L’idea alla base di CRUSH e di prodotti simili - che, c’è da scommetterci, cominceranno ad essere sempre più popolari presso cliniche private, banche e in generale presso tutti gli agenti sociali coinvolti nella gestione dei rischi - è l’analisi predittiva, una tecnica che mette insieme statistica, teoria dei giochi e “data mining” (estrazione di pattern regolari da enormi moli di dati grezzi) allo scopo (invero piuttosto ambizioso) di prevedere il futuro.
Per quanto sofisticate possano essere le elaborazioni prodotte dal programma messo a punto da IBM, il principio di partenza è davvero elementare: ciò che abbiamo fatto in passato è la migliore chiave intepretativa per comprendere che cosa faremo in futuro.

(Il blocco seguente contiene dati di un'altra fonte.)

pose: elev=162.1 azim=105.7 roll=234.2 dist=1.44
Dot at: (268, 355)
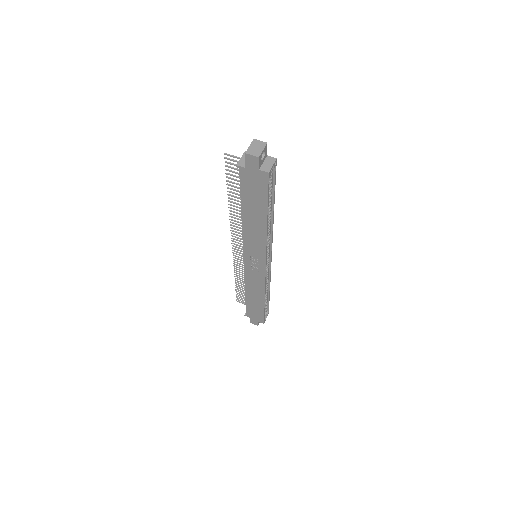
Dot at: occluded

Ad esempio, CRUSH è in grado di mettere assieme milioni record di denunce, incrociando informazioni relative ad orari, luoghi fisici, giorni della settimana, condizioni meteorologiche in cui sono stati commessi i reati ed analizzando nel contempo tutte le informazioni disponibili su colpevoli e vittime: si potrebbe scoprire così, ad esempio, che i giovedì soleggiati sono giorni ideali per le rapine in banca, mentre la vicinanza ad un cimitero renderebbe le persone più proclivi a truffare il prossimo...
Dal punto di vista della corretta allocazione delle risorse, l’utilità di un simile strumento è indiscutibile: una volta compreso che al verificarsi di determinate condizioni, un delitto é più probabile, non resta che concentrare lo sforzo delle forze dell’ordine per reagire / prevenire in modo mirato. A dar retta al colosso dell’informatica, l’impiego sperimentale di CRUSH nella città americana di Memphis avrebbe contribuito alla prevenzione dei crimini (-31% per i delitti in generale, -15% per quelli violenti).

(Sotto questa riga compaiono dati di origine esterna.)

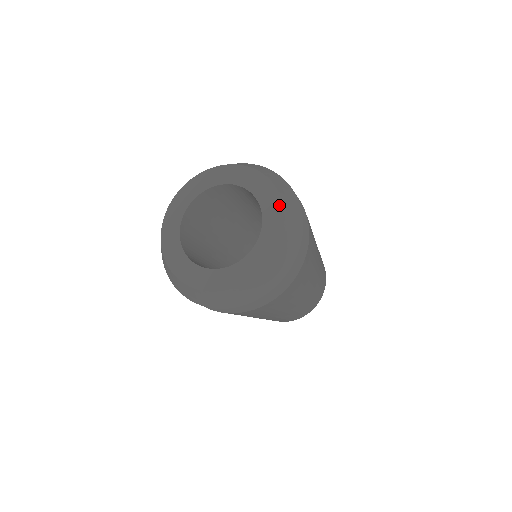
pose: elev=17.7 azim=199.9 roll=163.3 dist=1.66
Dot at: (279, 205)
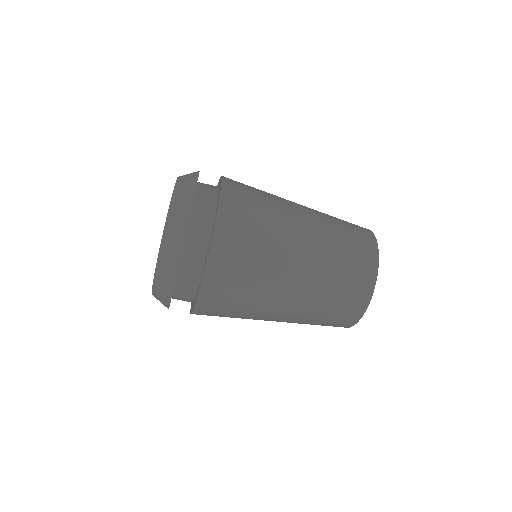
Dot at: occluded
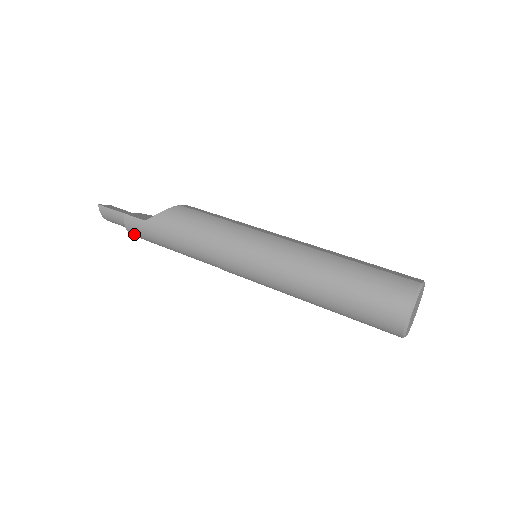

Il problema è che, inevitabilmente, CRUSH tende a diventare un tantino impiccione, con quella sua mania di trattare la materia vivente e pensante - umana - alla stregua di un qualsiasi altro fenomeno naturale. Non è la macchina da biasimare se, fedele al diktat di chi la ha programmata, si spinge a tentare di comprendere quali caratteristiche personali aumentino la probabilità statistica che in un dato individuo si manifesti, prima o poi, un comportamento criminale.
Senza contare la più banale delle obiezioni: leggere il futuro di un uomo nel suo passato può rivelarsi un gravissimo errore: se si applicasse questo principio in modo acritico, non solo verrebbe meno la capacità dell’uomo di emanciparsi dal suo destino e anche di emendare i suoi errori pregressi, ma ad uno Steve Jobs, abbandonato dai genitori biologici, sarebbe toccato un destino ben meno brillante che quello di diventare un’icona globale della creatività e del successo.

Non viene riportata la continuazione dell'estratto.